Memory Cortex¶
Memory Cortex is an advanced memory layer that sits on top of Long-Term Memory. While basic long-term memory retrieves relevant text chunks by similarity, the cortex understands what happened — tracking characters, relationships, emotional beats, and narrative arcs across your entire conversation.
What Does It Add?¶
| Feature | Long-Term Memory | Memory Cortex |
|---|---|---|
| Retrieve relevant past passages | Yes | Yes |
| Track named characters, locations, factions | - | Yes |
| Map relationships between entities | - | Yes |
| Score narrative importance (salience) | - | Yes |
| Detect emotional tones | - | Yes |
| Summarize story arcs | - | Yes |
| Attribute font colors to characters | - | Yes |
Memory Cortex doesn't replace long-term memory — it enhances it.
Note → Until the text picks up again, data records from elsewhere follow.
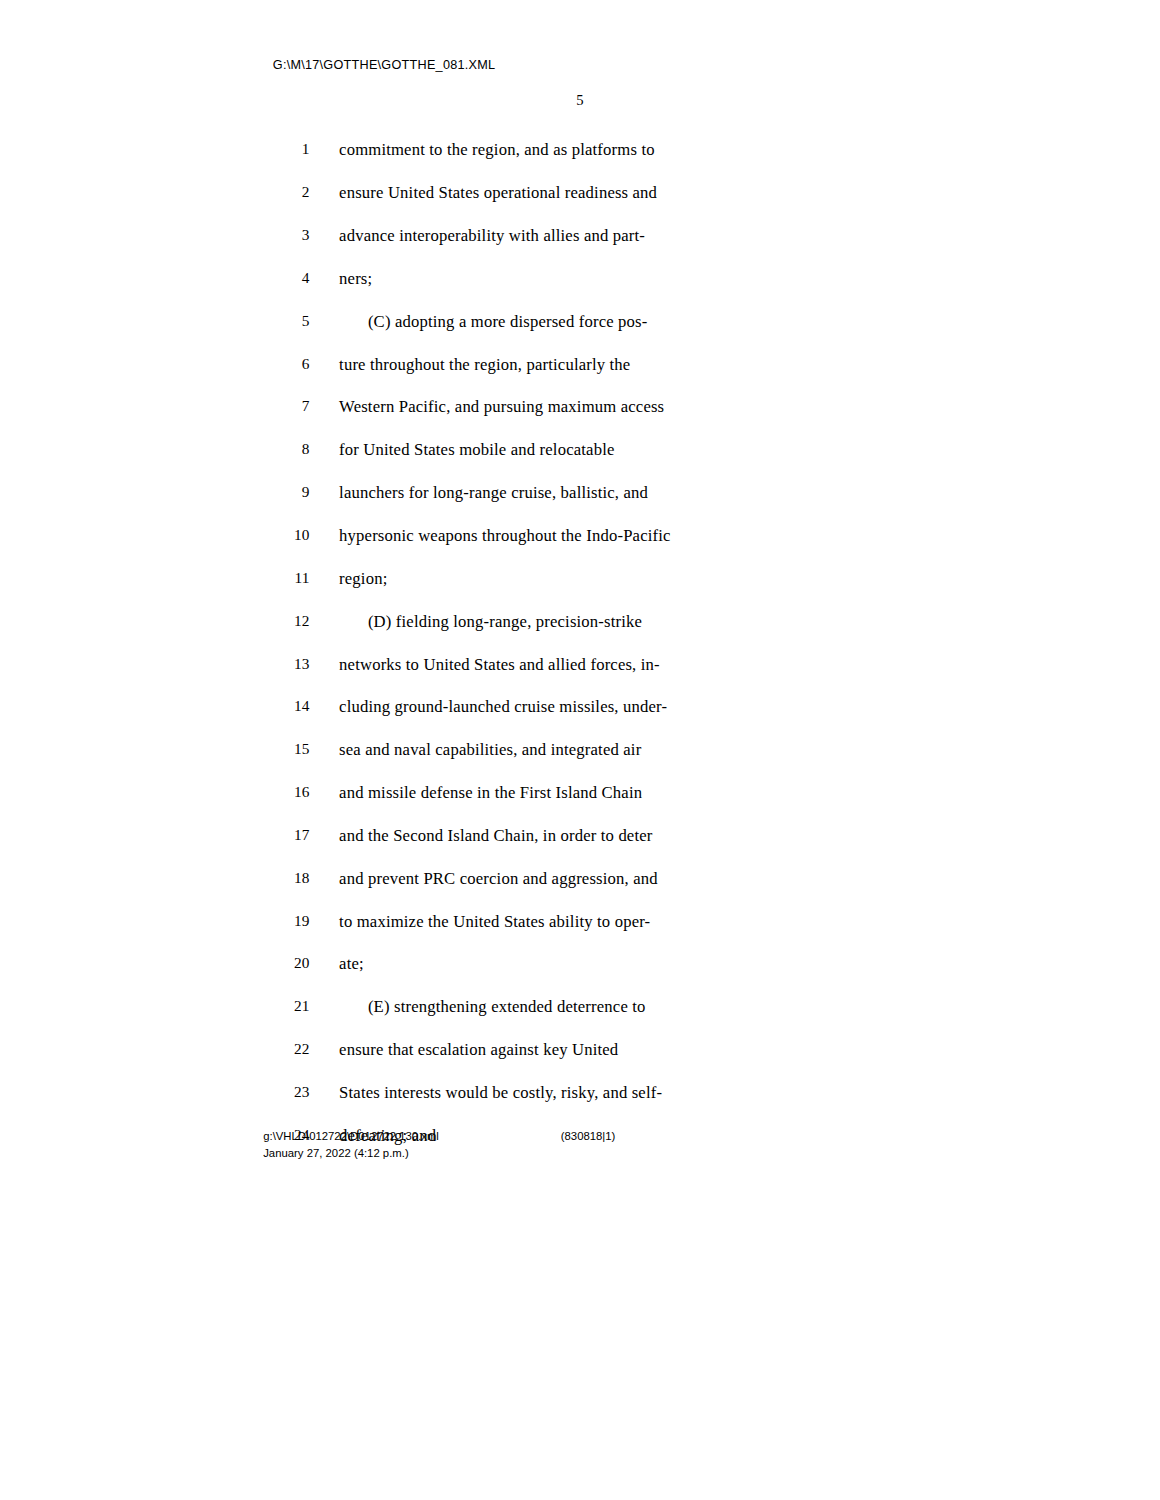G:\M\17\GOTTHE\GOTTHE_081.XML
5
| 1 | commitment to the region, and as platforms to |
| 2 | ensure United States operational readiness and |
| 3 | advance interoperability with allies and part- |
| 4 | ners; |
| 5 | (C) adopting a more dispersed force pos- |
| 6 | ture throughout the region, particularly the |
| 7 | Western Pacific, and pursuing maximum access |
| 8 | for United States mobile and relocatable |
| 9 | launchers for long-range cruise, ballistic, and |
| 10 | hypersonic weapons throughout the Indo-Pacific |
| 11 | region; |
| 12 | (D) fielding long-range, precision-strike |
| 13 | networks to United States and allied forces, in- |
| 14 | cluding ground-launched cruise missiles, under- |
| 15 | sea and naval capabilities, and integrated air |
| 16 | and missile defense in the First Island Chain |
| 17 | and the Second Island Chain, in order to deter |
| 18 | and prevent PRC coercion and aggression, and |
| 19 | to maximize the United States ability to oper- |
| 20 | ate; |
| 21 | (E) strengthening extended deterrence to |
| 22 | ensure that escalation against key United |
| 23 | States interests would be costly, risky, and self- |
| 24 | defeating; and |
g:\VHLD\012722\D012722.130.xml (830818|1)
January 27, 2022 (4:12 p.m.)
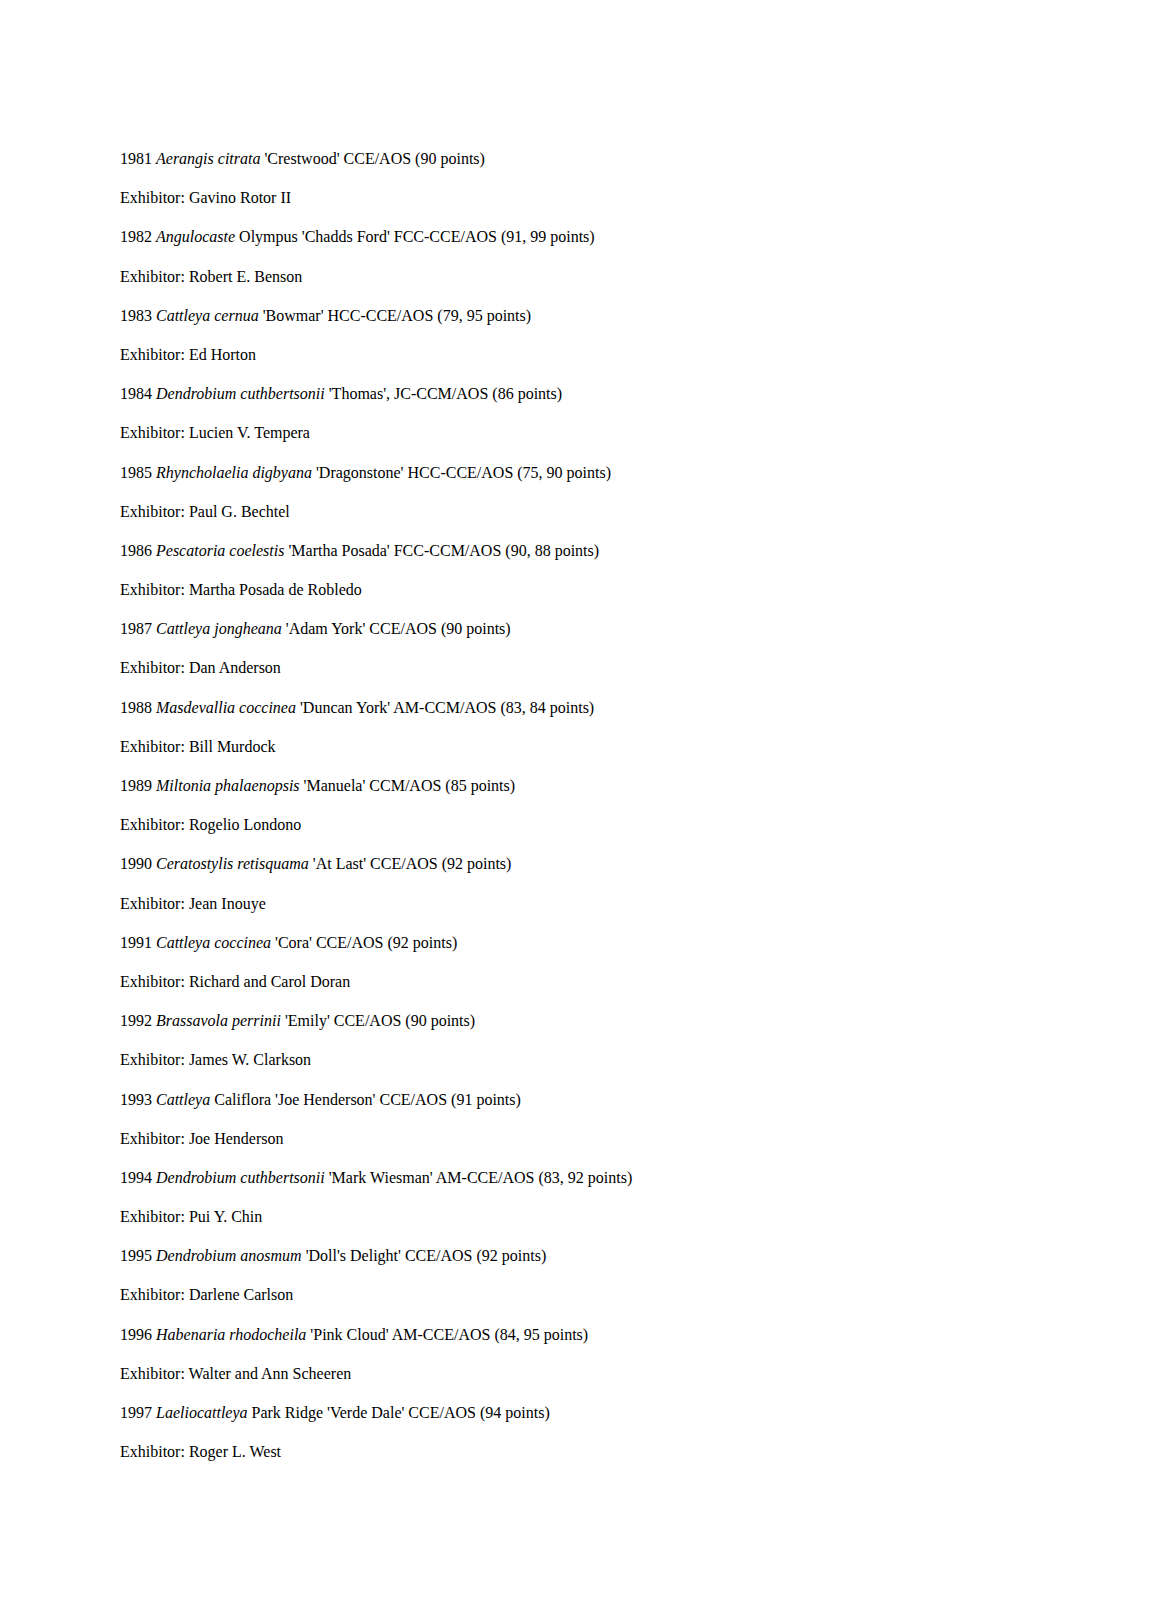1981 Aerangis citrata 'Crestwood' CCE/AOS (90 points)
Exhibitor: Gavino Rotor II
1982 Angulocaste Olympus 'Chadds Ford' FCC-CCE/AOS (91, 99 points)
Exhibitor: Robert E. Benson
1983 Cattleya cernua 'Bowmar' HCC-CCE/AOS (79, 95 points)
Exhibitor: Ed Horton
1984 Dendrobium cuthbertsonii 'Thomas', JC-CCM/AOS (86 points)
Exhibitor: Lucien V. Tempera
1985 Rhyncholaelia digbyana 'Dragonstone' HCC-CCE/AOS (75, 90 points)
Exhibitor: Paul G. Bechtel
1986 Pescatoria coelestis 'Martha Posada' FCC-CCM/AOS (90, 88 points)
Exhibitor: Martha Posada de Robledo
1987 Cattleya jongheana 'Adam York' CCE/AOS (90 points)
Exhibitor: Dan Anderson
1988 Masdevallia coccinea 'Duncan York' AM-CCM/AOS (83, 84 points)
Exhibitor: Bill Murdock
1989 Miltonia phalaenopsis 'Manuela' CCM/AOS (85 points)
Exhibitor: Rogelio Londono
1990 Ceratostylis retisquama 'At Last' CCE/AOS (92 points)
Exhibitor: Jean Inouye
1991 Cattleya coccinea 'Cora' CCE/AOS (92 points)
Exhibitor: Richard and Carol Doran
1992 Brassavola perrinii 'Emily' CCE/AOS (90 points)
Exhibitor: James W. Clarkson
1993 Cattleya Califlora 'Joe Henderson' CCE/AOS (91 points)
Exhibitor: Joe Henderson
1994 Dendrobium cuthbertsonii 'Mark Wiesman' AM-CCE/AOS (83, 92 points)
Exhibitor: Pui Y. Chin
1995 Dendrobium anosmum 'Doll's Delight' CCE/AOS (92 points)
Exhibitor: Darlene Carlson
1996 Habenaria rhodocheila 'Pink Cloud' AM-CCE/AOS (84, 95 points)
Exhibitor: Walter and Ann Scheeren
1997 Laeliocattleya Park Ridge 'Verde Dale' CCE/AOS (94 points)
Exhibitor: Roger L. West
With the cortex enabled, retrieved memories are ranked using narrative importance, emotional resonance, and entity relevance in addition to raw text similarity.
Getting Started¶
1. Enable the Cortex¶
Open Settings > Memory Cortex and flip the master toggle on.
2. Pick a Preset¶
Three presets configure the cortex for different use cases:
| Preset | Entity Tracking | Salience Scoring | Consolidation | Sidecar LLM | Best For |
|---|---|---|---|---|---|
| Simple | Heuristic | Heuristic | Off | Off | Casual chats, low overhead |
| Standard | Heuristic | Heuristic | On | Off | Most roleplay (recommended) |
| Advanced | Heuristic + LLM | Heuristic + LLM | On | On | Long epics, maximum accuracy |
Start with Standard
Standard gives you entity tracking, salience scoring, and consolidation using zero-cost heuristics — no extra API calls. You can always upgrade to Advanced later.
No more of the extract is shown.